MongoDB random results in C# LINQ

Question

I'm using MongoDB's linq driver to get my results from the database

mymongocollection.AsQueryable().Where(x => x.Type == 1);

Now I'd like to return 20 random records from the above. I've been searching but I can't find a proper way to do this with LINQ. I prefer not to do it in memory, but on the database. I found you can use MongoDB's $sample aggregation, but I don't know how to translate this into LINQ (if it's even possible).

Answer 1

I'm guessing you are using incorrect namespace like using System.Linq;, which provides access to IQueryable.
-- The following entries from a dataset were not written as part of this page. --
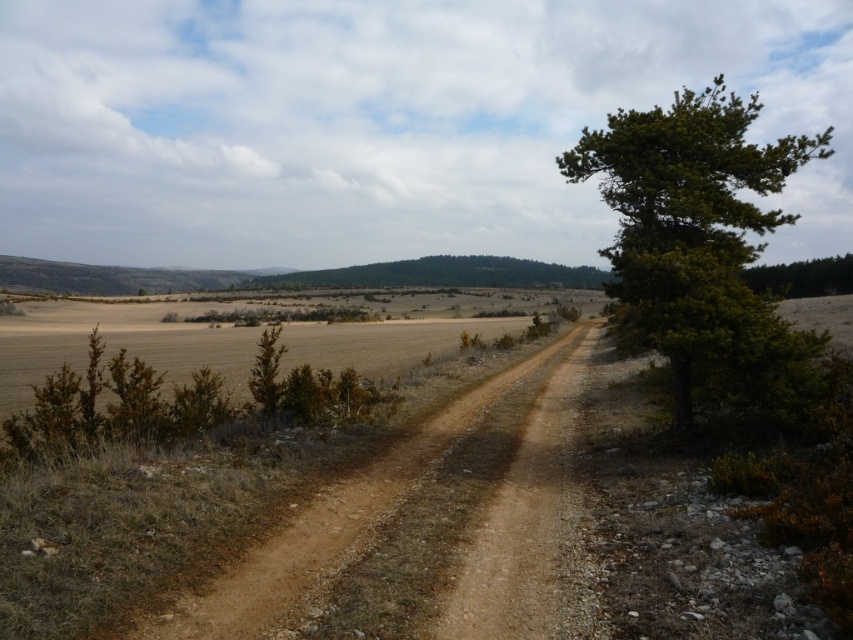
You are standing on the dirt path in the rural landscape and see two points marked in the image. Which point is closer to you, point (663, 317) or point (219, 611)?

Point (219, 611) is closer to you because it is less further to the viewer than point (663, 317).

You are standing at the point labeled as point (699, 244) in the image. Looking towards the green leafy tree at right, which direction should you walk to reach it?

Since the green leafy tree at right is located to the right side of the path, you should walk towards the right direction to reach it.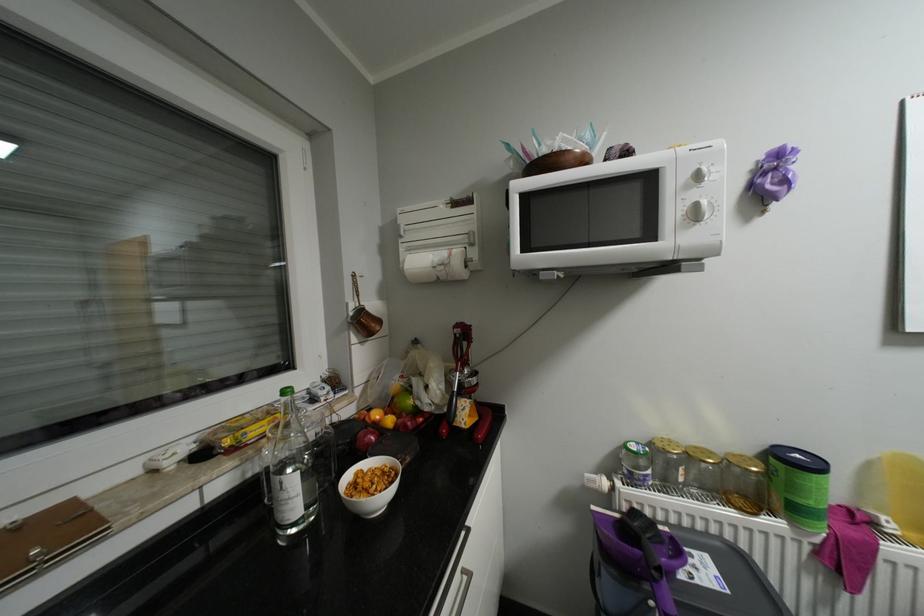
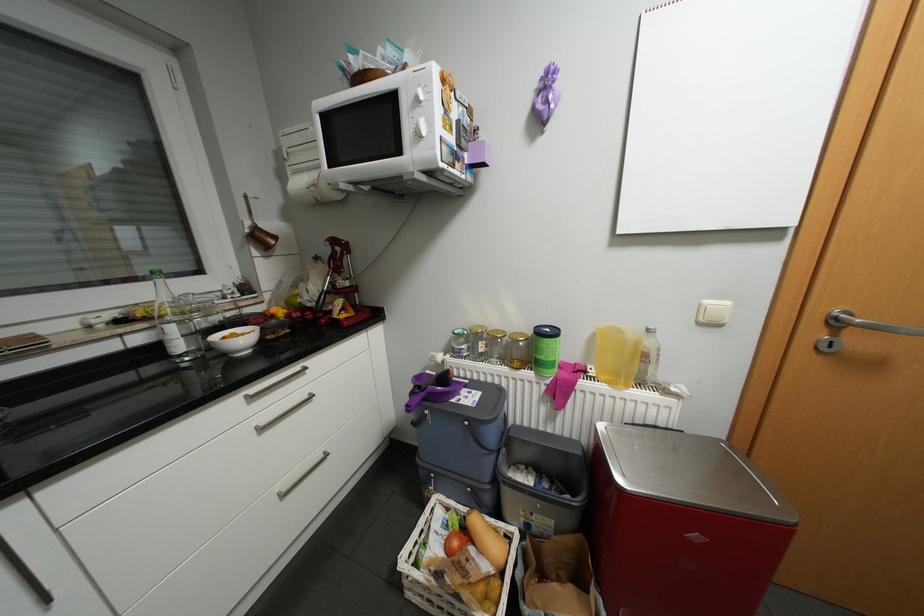
In the second image, find the point that corresponds to (162,469) in the first image.

(96, 326)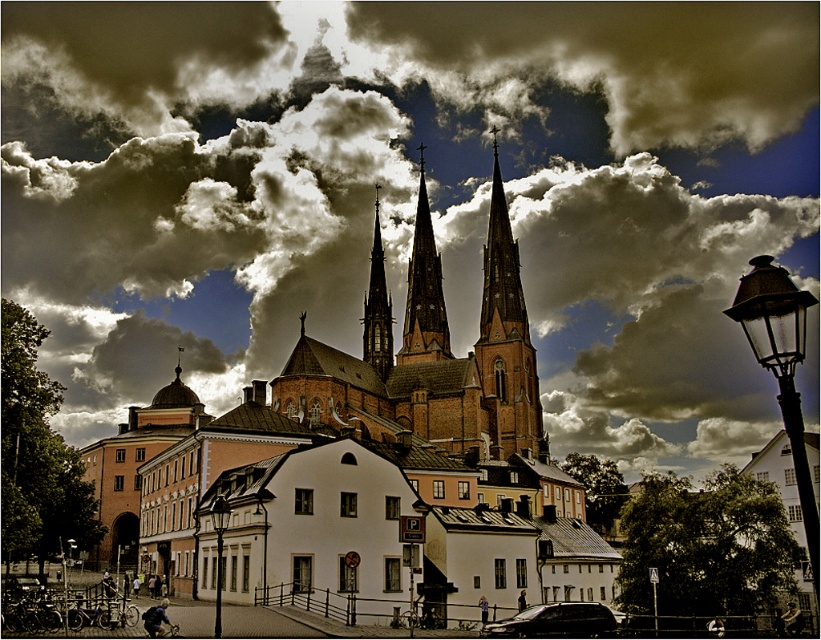
Can you confirm if dark cloudy sky at upper center is positioned to the right of matte black lamp post at right?

In fact, dark cloudy sky at upper center is to the left of matte black lamp post at right.

Is point (636, 180) farther from viewer compared to point (787, 316)?

Yes, point (636, 180) is behind point (787, 316).

Where is `dark cloudy sky at upper center`? The height and width of the screenshot is (640, 821). dark cloudy sky at upper center is located at coordinates (411, 195).

Does point (782, 337) come farther from viewer compared to point (365, 298)?

No.

The height and width of the screenshot is (640, 821). I want to click on matte black lamp post at right, so click(781, 369).

Does dark cloudy sky at upper center have a lesser width compared to brick steeple at center?

Incorrect, dark cloudy sky at upper center's width is not less than brick steeple at center's.

The height and width of the screenshot is (640, 821). Describe the element at coordinates (411, 195) in the screenshot. I see `dark cloudy sky at upper center` at that location.

Is point (21, 173) farther from camera compared to point (491, 381)?

Yes, it is behind point (491, 381).

Locate an element on the screen. This screenshot has height=640, width=821. dark cloudy sky at upper center is located at coordinates (411, 195).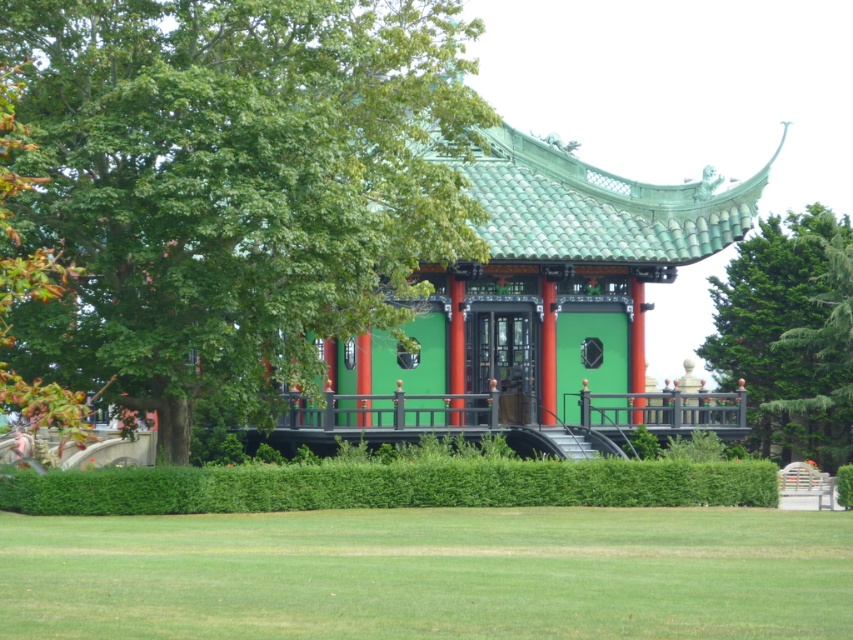
Question: Can you confirm if green leafy tree at upper left is wider than green matte pavilion at center?

Choices:
 (A) yes
 (B) no

Answer: (B)

Question: Which point is closer to the camera?

Choices:
 (A) green leafy tree at upper left
 (B) green leafy hedge at lower center

Answer: (A)

Question: Which is nearer to the green textured tree at upper right?

Choices:
 (A) green leafy tree at upper left
 (B) green leafy hedge at lower center
 (C) green matte pavilion at center

Answer: (C)

Question: Is green leafy tree at upper left to the right of green textured tree at upper right from the viewer's perspective?

Choices:
 (A) no
 (B) yes

Answer: (A)

Question: Which object appears farthest from the camera in this image?

Choices:
 (A) green leafy tree at upper left
 (B) green textured tree at upper right

Answer: (B)

Question: Is green grass at lower center bigger than green leafy hedge at lower center?

Choices:
 (A) no
 (B) yes

Answer: (B)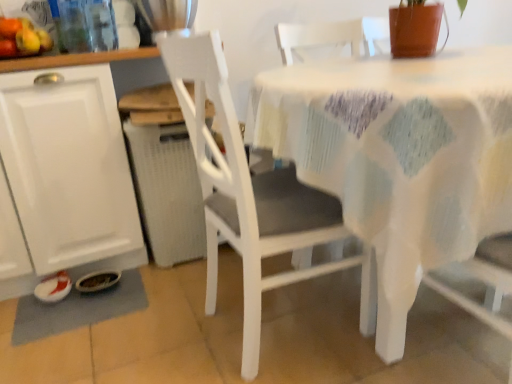
Question: Is white fabric-covered table at center wider or thinner than gray fabric place mat at lower left?

Choices:
 (A) thin
 (B) wide

Answer: (B)

Question: From the image's perspective, is white fabric-covered table at center positioned above or below gray fabric place mat at lower left?

Choices:
 (A) below
 (B) above

Answer: (B)

Question: Considering the real-world distances, which object is closest to the white fabric-covered table at center?

Choices:
 (A) white matte cabinet at left
 (B) white matte chair at center
 (C) gray fabric place mat at lower left
 (D) shiny plastic fruits at upper left

Answer: (B)

Question: Which object is the closest to the white matte cabinet at left?

Choices:
 (A) gray fabric place mat at lower left
 (B) white matte chair at center
 (C) white fabric-covered table at center
 (D) shiny plastic fruits at upper left

Answer: (A)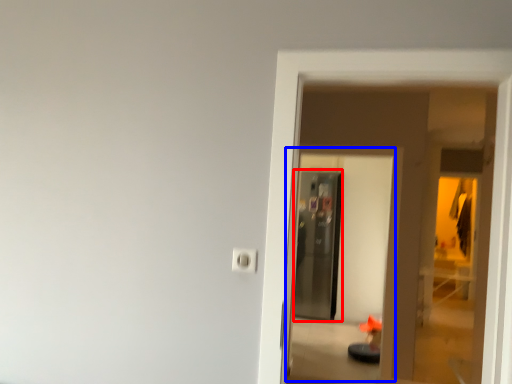
Question: Which point is closer to the camera, screen door (highlighted by a red box) or screen door (highlighted by a blue box)?

Choices:
 (A) screen door
 (B) screen door

Answer: (B)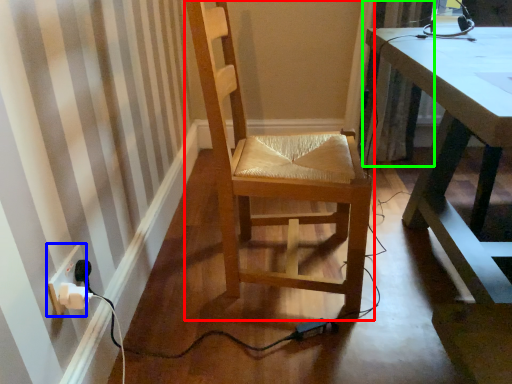
Question: Considering the real-world distances, which object is closest to chair (highlighted by a red box)? electric outlet (highlighted by a blue box) or curtain (highlighted by a green box).

Choices:
 (A) electric outlet
 (B) curtain

Answer: (A)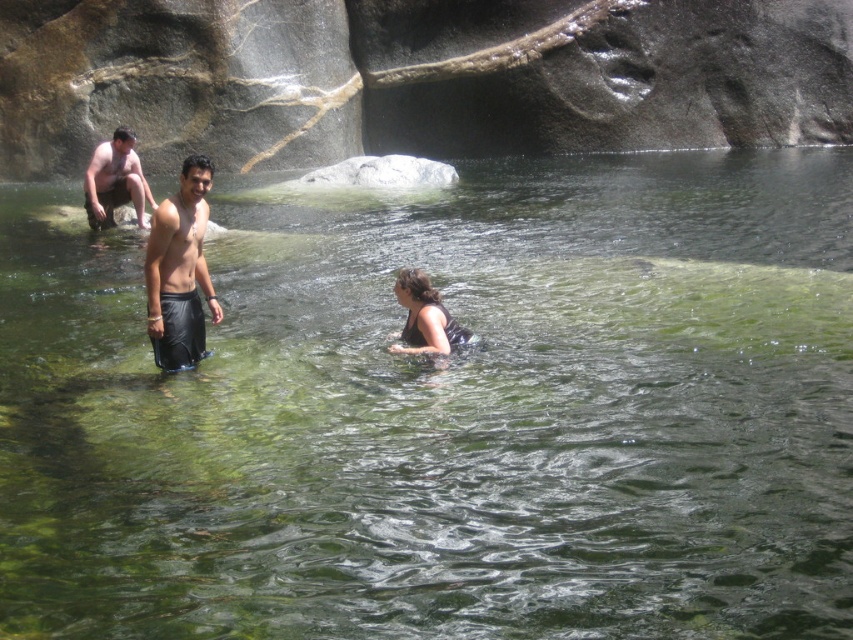
Question: Does black matte shorts at center have a lesser width compared to matte skin man at upper left?

Choices:
 (A) no
 (B) yes

Answer: (B)

Question: Which point appears closest to the camera in this image?

Choices:
 (A) (107, 221)
 (B) (402, 291)
 (C) (163, 275)

Answer: (C)

Question: Which object is farther from the camera taking this photo?

Choices:
 (A) black matte swimsuit at center
 (B) matte skin man at upper left

Answer: (B)

Question: Which object is farther from the camera taking this photo?

Choices:
 (A) black matte swimsuit at center
 (B) matte skin man at upper left
 (C) black matte shorts at center

Answer: (B)

Question: Is matte skin man at upper left in front of black matte swimsuit at center?

Choices:
 (A) no
 (B) yes

Answer: (A)

Question: Does black matte shorts at center appear on the right side of black matte swimsuit at center?

Choices:
 (A) yes
 (B) no

Answer: (B)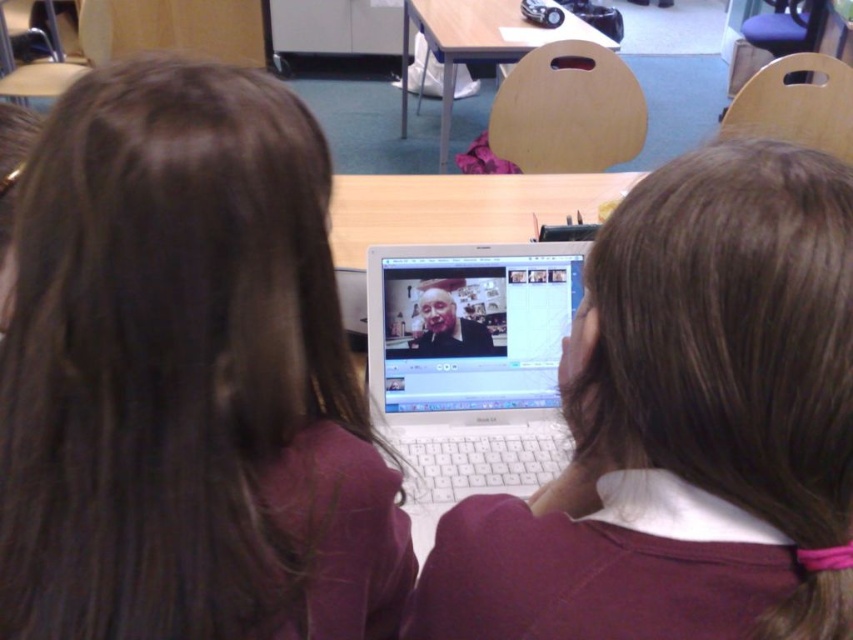
Question: Which object appears closest to the camera in this image?

Choices:
 (A) wooden table at center
 (B) smooth skin face at center

Answer: (B)

Question: Can you confirm if maroon sweater at center is positioned above silver metallic laptop at center?

Choices:
 (A) yes
 (B) no

Answer: (B)

Question: Is white plastic laptop at center thinner than smooth skin face at center?

Choices:
 (A) yes
 (B) no

Answer: (B)

Question: Which of the following is the farthest from the observer?

Choices:
 (A) wooden table at center
 (B) silver metallic laptop at center

Answer: (A)

Question: Does wooden table at center have a smaller size compared to smooth skin face at center?

Choices:
 (A) no
 (B) yes

Answer: (A)

Question: Which object is positioned closest to the white plastic laptop at center?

You should instead use using MongoDB.Driver.Linq; which will give access to MongoQueryable implementation which has sample aggregation

You can try below aggregation in 2.4.0 driver version.

using MongoDB.Driver.Linq; 
collection.AsQueryable().Where(x => x.Type == 1).Sample(20); 

It outputs

{aggregate([{ "$match" : { "Type" : 1 } }, { "$sample" : { "size" : NumberLong(20) } }])}

Reference here

https://jira.mongodb.org/browse/CSHARP-1773

https://jira.mongodb.org/browse/CSHARP-1366

Answer 2

I went for full LINQ solution. Only problem is mongo didn't let me sort by non property so I had to call toList early to materialize query.

Selecting random results supported by this answer: Select N Random Records with Linq

var result = MongoCollection
            .AsQueryable()
            .Where(x => x.Type == 1)
            .ToList()
            .OrderBy(x => Guid.NewGuid())
            .Take(20)
            .ToList();

Hope it helps!

I think this will be executed in db (correct me if I am wrong):

var result = MongoCollection
            .AsQueryable()
            .Where(x => x.Type == 1)
            .AsEnumerable()
            .OrderByDescending(x => Guid.NewGuid())
            .Take(20)
            .ToList();

Just a little improvement but still executed in memory.